Importante era “l’Ufficiale del Porto del Po”, che poteva essere sia di nomina statale camerale od anche appaltatore, cosa più comune, ed era obbligato quindi alla custodia ben definita dei traghetti lungo l’alveo ed anche a riscuotere i pedaggi.

D’antica fondazione medievale viscontea, la “Corporazione dei paroni e marinai del Po”, in essa erano raggruppati tutti gli addetti a navigare, quali barcaroli, molinari natanti e pescatori. 

Si dividevano in due gruppi: i paroni ed i marinai o anche detti navaroli, i primi avevano al loro servizio le squadre di navaroli pronte ad intervenire lungo le rive del Po in caso di inondazioni, per la custodia del fiume o per navigazione militare in tempo di guerra.

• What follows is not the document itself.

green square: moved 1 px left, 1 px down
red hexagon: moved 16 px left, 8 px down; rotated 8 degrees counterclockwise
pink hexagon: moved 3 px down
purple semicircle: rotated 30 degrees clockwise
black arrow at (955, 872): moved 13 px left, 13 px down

I navaroli erano però esentati dal servizio militare e da certe tasse e qui nel piacentino nel XV secolo erano ben 76 divisi in due squadre: quella d’Oltrepo in sponda lombarda, con uomini a Mezzana Oltrepò, Caselle Landi, Minuta Vallera e San Rocco, sulla riva destra le squadre erano a Piacenza, Calendasco con Boscone Cusani, Mezzana ed una a Mortizza con Zerbo.

Nel ’700 era attivo il “Governatorato della Longa del Po” dedito alla Darsena di Piacenza ed a tutto il corso del fiume nel Ducato, occupandosi di tutto tranne che della polizia fluviale. 

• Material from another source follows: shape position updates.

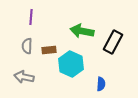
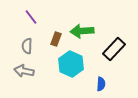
purple line: rotated 42 degrees counterclockwise
green arrow: rotated 15 degrees counterclockwise
black rectangle: moved 1 px right, 7 px down; rotated 15 degrees clockwise
brown rectangle: moved 7 px right, 11 px up; rotated 64 degrees counterclockwise
gray arrow: moved 6 px up
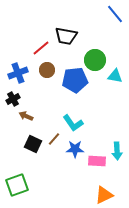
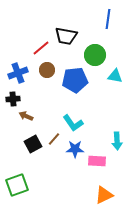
blue line: moved 7 px left, 5 px down; rotated 48 degrees clockwise
green circle: moved 5 px up
black cross: rotated 24 degrees clockwise
black square: rotated 36 degrees clockwise
cyan arrow: moved 10 px up
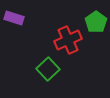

Questi funzionari della Longa avevano ampi poteri con la facoltà di fare norme sulla navigazione, giudicare le liti fra pescatori o barcaroli e potevano arruolare i marinai o navaroli ducali in caso di necessità.

Tanti erano anche altri tipi di incarico “di fiume” per certi versi minori, che dal medioevo e fino ben oltre l’epoca napoleonica riguardavano il Po qui a Piacenza, con il quale la città bene dimostrava di avere un legame che oggi sorprende.